**QUESTIONS:**
1) Using the article on PRS guitars, explain in one to three sentences why the new Standard 24 is not part of the 40th Anniversary celebrations.
2) According to the article on PRS guitars, which player received the first curly-maple-topped PRS, and in what year?
3) Resume the article on PRS guitars after its last sentence.

**SOURCE PASSAGE:**

================

This year’s 40th anniversary marks the year, 1985, that the Paul Reed Smith company moved into its first factory in Virginia Avenue, Annapolis.
Paul had, in fact, made his first ‘real’ guitar in 1975, and as the decade progressed he went from repairman to a custom builder of some note, creating instruments for the likes of Ted Nugent and Peter Frampton (both in 1976 and the latter was the first with bird inlays), Al Di Meola, Roy Buchanan, Howard Leese (the first curly-maple-topped PRS in 1980) and culminating in Carlos Santana, which involved the beginnings of the PRS vibrato system, also in 1980.
It’s already the stuff of legend, although Paul had not yet created the now-classic outline shape that was fully formed by 1984.
Later that year, he set off on a tour of East Coast USA retailers armed with a pair of his guitars – a maple-topped Custom and a Pearl White all-mahogany guitar, which was originally just called the ‘PRS guitar’ and would become the Standard in 1987.

The aim was to generate orders that would go part of the way to raising the necessary capital to start the production company in 1985.
So while that all-mahogany PRS wasn’t yet a Standard, it was there right at the very beginning. Why, then, isn’t the new Standard 24 a part of the 40th Anniversary celebrations?
“Well, we wanted to bring the Standard back as a permanent model, not just a limited 40th Anniversary run,” explains Judy Schaefer, PRS’s director of marketing.
Back in the day, the soon-to-be-Standard “was just a simple guitar: I didn’t think people wanted complex guitars”, said Paul in an enlightening PRS Archives video, remembering the early instrument you see pictured here.
And today, Paul says that was basically true: “We had the PRS and the Custom. What blew me away was that everyone wanted the curly [maple] top and everybody wanted the bird inlays. I thought the birds were like a one-in-eight option that would be taken up. But people were calling, saying, ‘I’ve got to have the birds.’ I was like, what?
“But the Jimmy Wallace [guitar dealer and founder of the Dallas International Guitar Festival] phone call was the one,” laughs Paul. “He said, ‘Now Paul, you go in the back there and pick me a real nice curly maple top.’ I said, ‘You want me to cherry‑pick you a top?’ He said yes, but I said, ‘Well, I’m charging you.’
“That was the day the ‘10 Top’ thing started. I wasn’t going to go back and pick a special top out of a pile of wood for somebody without charging them extra. Initially, I’d wanted it to be ‘you got what you got’, like in the old Les Paul days.”
Looking Forward
Today’s returning Standard 24 mirrors the current spec Custom 24 in all but that maple top and its gloss nitro finish, and both guitars introduce the new DMO humbuckers, the latest in a long line of pickups offered by PRS over these past 40 years. What’s the deal here?
“You’re not going to like my answer,” offers Paul enigmatically. “The first time I heard the DMO humbucker I went, ‘John Sykes!’ It had that wide open, beautiful John Sykes tone. Except we’ve made the DMOs a little more wide open.

================

(Data drawn from a collection)
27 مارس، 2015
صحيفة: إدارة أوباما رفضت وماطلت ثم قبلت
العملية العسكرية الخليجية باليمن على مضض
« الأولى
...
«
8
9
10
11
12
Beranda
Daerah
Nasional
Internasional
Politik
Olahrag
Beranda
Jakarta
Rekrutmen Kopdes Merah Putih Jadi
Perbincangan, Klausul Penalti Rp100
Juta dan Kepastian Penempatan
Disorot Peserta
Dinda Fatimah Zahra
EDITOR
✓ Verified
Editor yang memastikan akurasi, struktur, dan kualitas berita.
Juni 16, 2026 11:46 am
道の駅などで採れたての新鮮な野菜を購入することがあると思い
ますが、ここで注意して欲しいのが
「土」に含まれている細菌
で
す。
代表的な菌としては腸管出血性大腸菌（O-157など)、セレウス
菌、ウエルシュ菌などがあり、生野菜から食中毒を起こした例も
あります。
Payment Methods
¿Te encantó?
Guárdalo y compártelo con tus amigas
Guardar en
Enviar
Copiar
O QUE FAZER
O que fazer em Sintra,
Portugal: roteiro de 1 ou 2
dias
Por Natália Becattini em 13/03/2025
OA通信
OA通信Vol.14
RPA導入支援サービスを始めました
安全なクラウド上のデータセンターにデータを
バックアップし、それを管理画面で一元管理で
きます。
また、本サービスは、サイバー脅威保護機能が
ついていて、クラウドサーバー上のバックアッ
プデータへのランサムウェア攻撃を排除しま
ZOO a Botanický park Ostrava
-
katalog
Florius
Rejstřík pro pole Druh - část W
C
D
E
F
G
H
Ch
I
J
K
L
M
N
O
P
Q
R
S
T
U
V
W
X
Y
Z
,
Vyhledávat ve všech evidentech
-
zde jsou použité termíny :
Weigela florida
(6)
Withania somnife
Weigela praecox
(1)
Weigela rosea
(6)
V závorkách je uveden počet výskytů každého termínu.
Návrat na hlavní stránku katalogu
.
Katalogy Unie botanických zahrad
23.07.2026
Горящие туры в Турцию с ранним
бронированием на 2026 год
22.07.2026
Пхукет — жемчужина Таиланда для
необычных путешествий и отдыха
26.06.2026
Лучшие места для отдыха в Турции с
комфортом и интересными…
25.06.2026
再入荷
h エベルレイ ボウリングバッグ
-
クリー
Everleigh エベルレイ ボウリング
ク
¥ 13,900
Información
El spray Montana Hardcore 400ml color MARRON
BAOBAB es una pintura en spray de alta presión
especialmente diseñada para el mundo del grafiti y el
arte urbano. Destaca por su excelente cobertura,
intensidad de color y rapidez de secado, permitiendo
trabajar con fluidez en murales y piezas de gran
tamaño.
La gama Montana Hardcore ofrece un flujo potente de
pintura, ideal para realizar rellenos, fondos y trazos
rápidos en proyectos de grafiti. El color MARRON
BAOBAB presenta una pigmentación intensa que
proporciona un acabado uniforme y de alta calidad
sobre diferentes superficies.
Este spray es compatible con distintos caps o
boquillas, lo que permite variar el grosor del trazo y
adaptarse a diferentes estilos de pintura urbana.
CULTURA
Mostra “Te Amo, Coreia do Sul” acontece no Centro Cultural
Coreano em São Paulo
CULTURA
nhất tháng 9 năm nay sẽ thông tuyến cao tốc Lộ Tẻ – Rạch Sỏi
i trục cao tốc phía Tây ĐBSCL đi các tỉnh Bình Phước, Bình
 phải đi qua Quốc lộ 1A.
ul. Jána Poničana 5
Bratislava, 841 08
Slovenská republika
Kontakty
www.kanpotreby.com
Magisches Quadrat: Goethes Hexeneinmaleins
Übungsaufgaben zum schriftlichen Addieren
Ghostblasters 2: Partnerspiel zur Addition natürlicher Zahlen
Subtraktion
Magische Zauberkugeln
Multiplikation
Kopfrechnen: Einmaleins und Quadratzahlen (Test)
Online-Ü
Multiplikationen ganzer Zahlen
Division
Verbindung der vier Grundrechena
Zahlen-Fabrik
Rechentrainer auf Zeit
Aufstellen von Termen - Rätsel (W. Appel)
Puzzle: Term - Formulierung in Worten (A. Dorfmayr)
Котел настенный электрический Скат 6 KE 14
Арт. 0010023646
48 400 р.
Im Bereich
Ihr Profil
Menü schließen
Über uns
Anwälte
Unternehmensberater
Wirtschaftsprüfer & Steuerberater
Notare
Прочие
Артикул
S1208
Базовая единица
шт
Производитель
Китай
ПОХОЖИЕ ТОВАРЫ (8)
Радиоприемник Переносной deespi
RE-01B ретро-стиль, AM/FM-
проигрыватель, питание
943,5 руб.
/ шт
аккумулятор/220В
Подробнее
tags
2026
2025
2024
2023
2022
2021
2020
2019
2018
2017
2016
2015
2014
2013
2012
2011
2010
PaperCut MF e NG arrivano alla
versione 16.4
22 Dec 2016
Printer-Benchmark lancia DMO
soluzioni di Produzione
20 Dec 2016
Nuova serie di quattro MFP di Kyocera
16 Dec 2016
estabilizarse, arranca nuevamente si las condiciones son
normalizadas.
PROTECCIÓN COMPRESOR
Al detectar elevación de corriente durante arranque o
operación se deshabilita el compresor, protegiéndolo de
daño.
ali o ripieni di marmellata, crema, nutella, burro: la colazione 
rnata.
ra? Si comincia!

================

**RESPONSE LIST:**
1) PRS wanted to bring the Standard back as a permanent model rather than as a limited 40th Anniversary run.

2) Howard Leese received it in 1980.

3)
“To me, I always really liked the sound of really early ’70s Les Paul Customs without the covers because they were aggressive, wide-open sounding, they sounded musical, good for rhythm guitar, good for lead guitar, good for a lot of things. Now that’s from a rock point of view.”
We mention that the DMOs sound to us like a hotter pickup than they actually are.
“Look, pickup power is magnet power and turns mixed,” Paul says. “Then the cover is a filter that was designed to get rid of buzz and hum. It was a mu-metal can around the humbucking coil, which is what they put in audio consoles.
“But if you’re getting rid of buzz and hum you’re also getting rid of volume, so it was a balance between having it sweeter sounding but also a little bit quieter.
“So a McCarty III [which is covered and another new pickup for 2025] and a DMO are basically the same pickup, but one has a cover and the other one doesn’t.
“[The cover] makes a huge difference in the tone. If there are wing magnets in the pickups, that makes them even louder – which would make them very similar to our TCI pickups. So the reason it sounds ‘hot’ is because there’s no filter on it, no cover.
I finally learned how to get rid of the noise when you touch, or don’t touch, the guitar
“Power comes from magnetic strength and turns, but there’s one other place the power comes from,” Paul explains. “If the pickup has more higher midrange, then it sounds louder.”
And part of the DMO’s and McCarty III’s new blend comes from a slightly different magnet material: “The new stuff we have [American Alnico 2] has more higher midrange and less treble and about the same amount of bass. So it’s got more musical high midrange. DMO and the TCI pickups are very close to each other [in terms of sound].
“We’re also using wing magnets in the DMO Treble pickup only, which makes them louder so the DMO Treble is going to be way louder than the Bass pickup. It’s like two P-90s stacked side by side.”
Fine Details

As we noticed checking over the new Standard, things are a little different in the control cavity, too, not least that there’s a very large tone capacitor.
The reason that 600-volt cap is in there is not because of its rating. It’s because of its sound. It’s a 600-volt polypropylene capacitor
Paul explains: “In an old Fender Esquire with the switch positioned fully to the right, the tone control is disconnected; it’s significantly brighter than the middle-switch position where the tone control is wired in. Then, fully to the left, that tone control is turned all the way off.
“So that switch on the Esquire is three ways of doing the tone control: no tone control, the tone control is hooked up, and then the tone control is in circuit but fully rolled off. If you put an Esquire into that right position, the high-end will take your head off, so that tone control – even if it’s turned all the way up – is a filter.
“The reason that 600-volt cap is in there is not because of its rating,” Paul adds. “It’s because of its sound. It’s a 600-volt polypropylene capacitor.” Does this mean we’ll see these capacitors in the other Core guitars? “We’re switching over as fast as we can on everything.”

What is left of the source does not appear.